Zac Zuo

GLM-5 - Open-weights model for long-horizon agentic engineering

A 744B MoE model (40B active) built for complex systems & agentic tasks. #1 open-source on Vending Bench 2, narrowing the gap with Claude Opus 4.5. Features DeepSeek Sparse Attention and "slime" RL infra.

Add a comment

Replies

Best
Zac Zuo

Hi everyone!

To put it simply: This is the Pony Alpha on @OpenRouter.

GLM-5 is a monster. It scales to 744B params, with 40B active, and integrates @DeepSeek’s Sparse Attention (DSA) to keep costs down while maintaining long context.

But the real story is agentic capability.

On Vending Bench 2, simulating a business over a year, it ranks #1 among open-source models with a balance of $4,432. That is comparable to Claude Opus 4.5 ($5k range).

They built a new async RL infra called "slime" to fix post-training inefficiency, and it shows.

Also, Z.ai has evolved. You can now toggle Agent mode, instead of just Chat, to let it actually execute tasks.

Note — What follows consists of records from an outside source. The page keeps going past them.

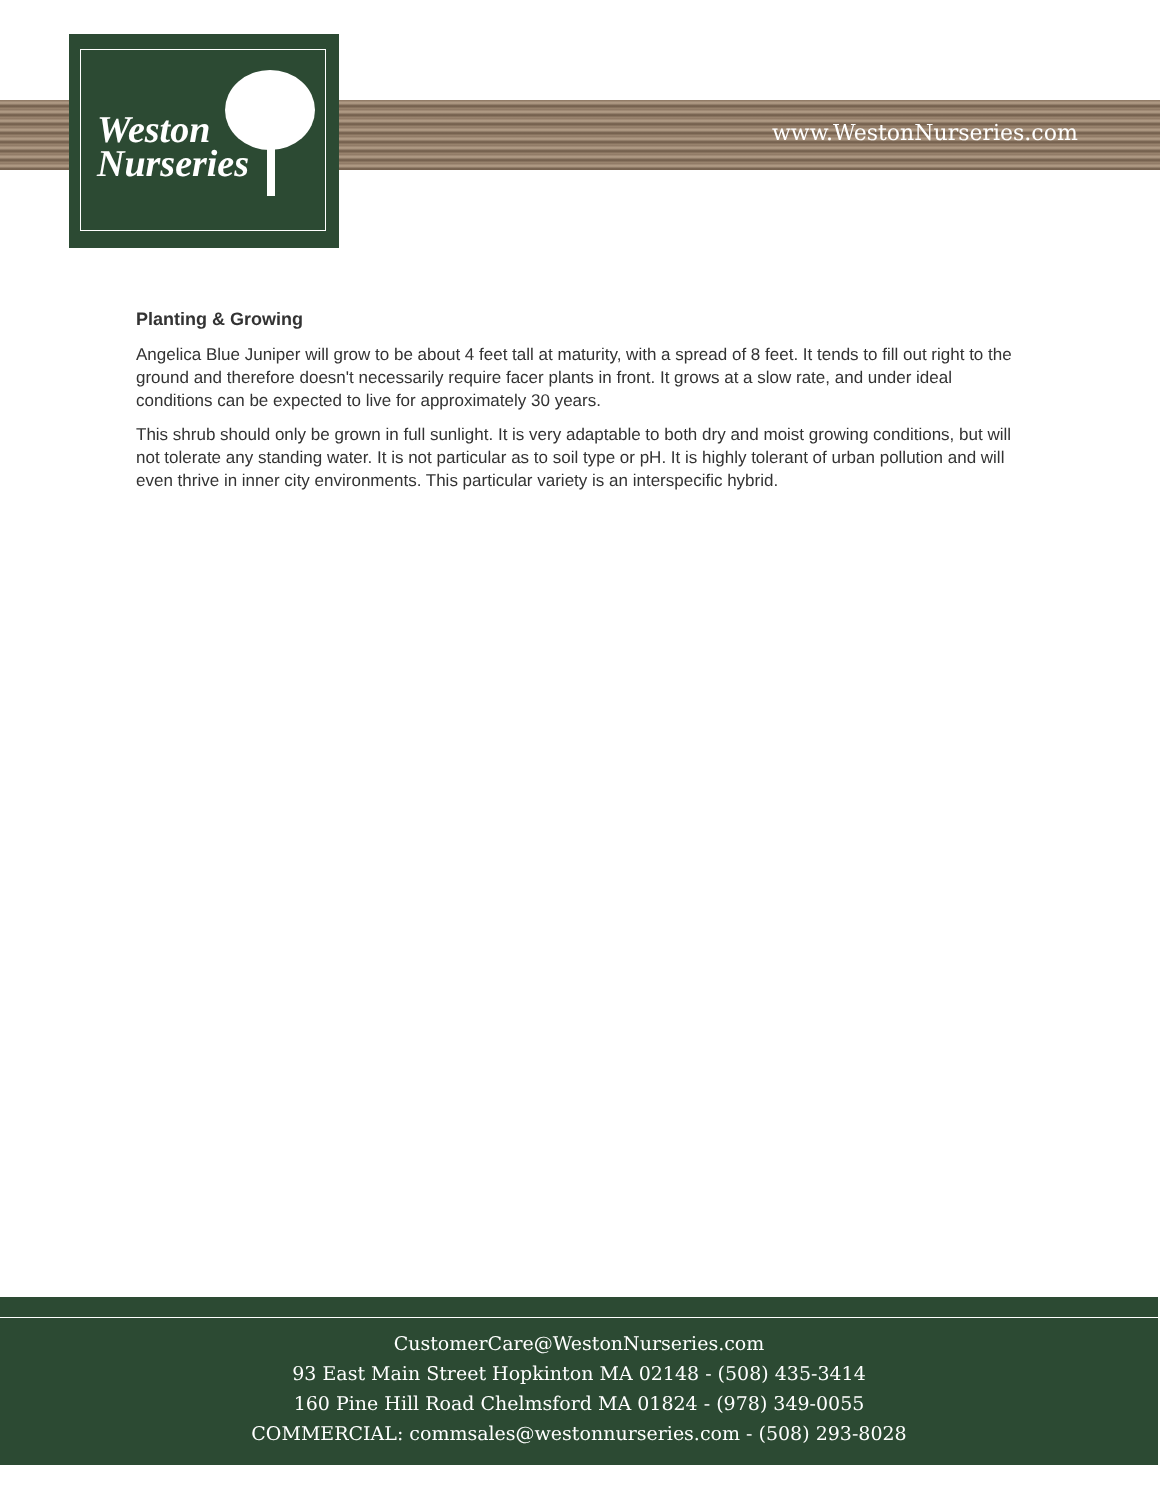Weston
Nurseries
www.WestonNurseries.com
Planting & Growing
Angelica Blue Juniper will grow to be about 4 feet tall at maturity, with a spread of 8 feet. It tends to fill out right to the ground and therefore doesn't necessarily require facer plants in front. It grows at a slow rate, and under ideal conditions can be expected to live for approximately 30 years.
This shrub should only be grown in full sunlight. It is very adaptable to both dry and moist growing conditions, but will not tolerate any standing water. It is not particular as to soil type or pH. It is highly tolerant of urban pollution and will even thrive in inner city environments. This particular variety is an interspecific hybrid.
CustomerCare@WestonNurseries.com
93 East Main Street Hopkinton MA 02148 - (508) 435-3414
160 Pine Hill Road Chelmsford MA 01824 - (978) 349-0055
COMMERCIAL: commsales@westonnurseries.com - (508) 293-8028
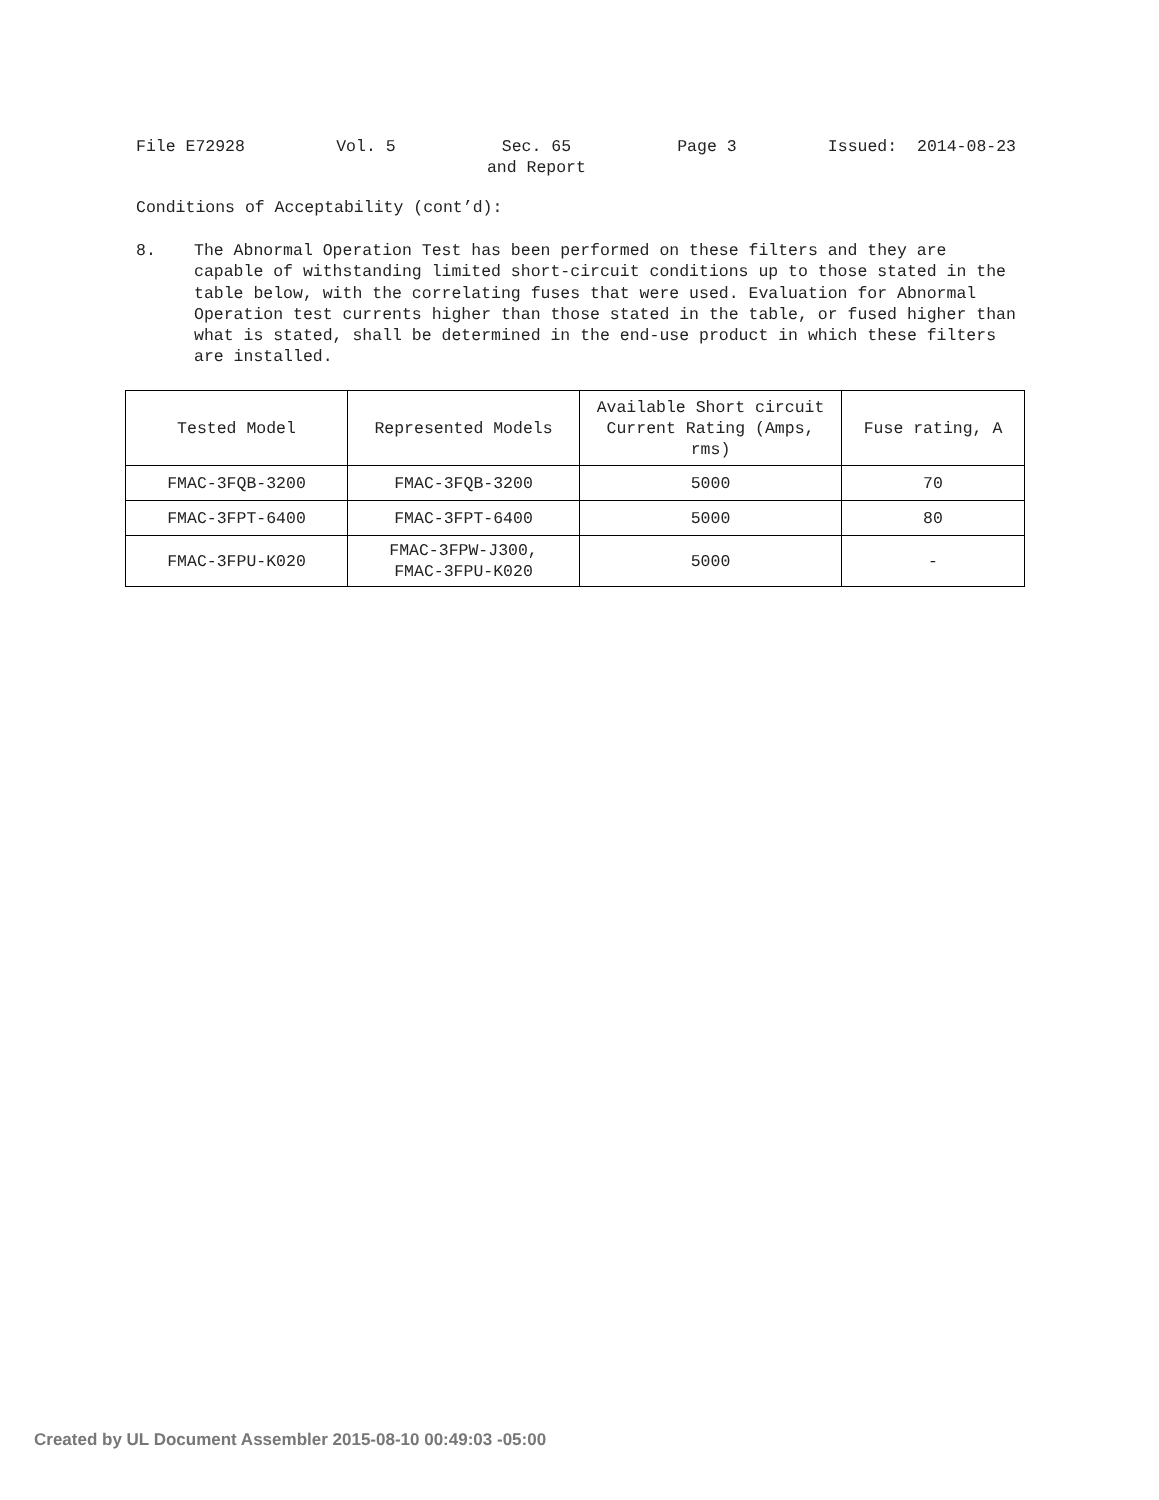File E72928
Vol. 5
Sec. 65
and Report
Page 3
Issued: 2014-08-23
Conditions of Acceptability (cont’d):
8. The Abnormal Operation Test has been performed on these filters and they are capable of withstanding limited short-circuit conditions up to those stated in the table below, with the correlating fuses that were used. Evaluation for Abnormal Operation test currents higher than those stated in the table, or fused higher than what is stated, shall be determined in the end-use product in which these filters are installed.
| Tested Model | Represented Models | Available Short circuit Current Rating (Amps, rms) | Fuse rating, A |
| --- | --- | --- | --- |
| FMAC-3FQB-3200 | FMAC-3FQB-3200 | 5000 | 70 |
| FMAC-3FPT-6400 | FMAC-3FPT-6400 | 5000 | 80 |
| FMAC-3FPU-K020 | FMAC-3FPW-J300, FMAC-3FPU-K020 | 5000 | - |
Created by UL Document Assembler 2015-08-10 00:49:03 -05:00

Give it a Spin!

Piroune Balachandran

@zaczuo How does Z.ai Agent mode sandbox tools and persist state across long runs? Clear permissions plus replayable traces would make GLM-5 easier to trust when it's doing real work.

Djbutterrock

744B MoE with 40B active is serious scale impressive to see it close the gap with frontier models. Would love more transparency on real-world agent benchmarks beyond synthetic evals.

Curious Kitty
If a team already gets strong results from closed-model coding agents, what are the two or three concrete scenarios where GLM‑5 wins enough to justify switching?
Zac Zuo

@curiouskitty I'd say these:

  1. If your agent loop runs for hours, you need Opus-level planning but likely can't justify the API bill. GLM-5 hits that specific "smart enough + cost-effective" sweet spot.

  2. Since it's open weights, you can deploy it on your own infra (or your preferred provider) for sensitive codebases that can't leave your VPC.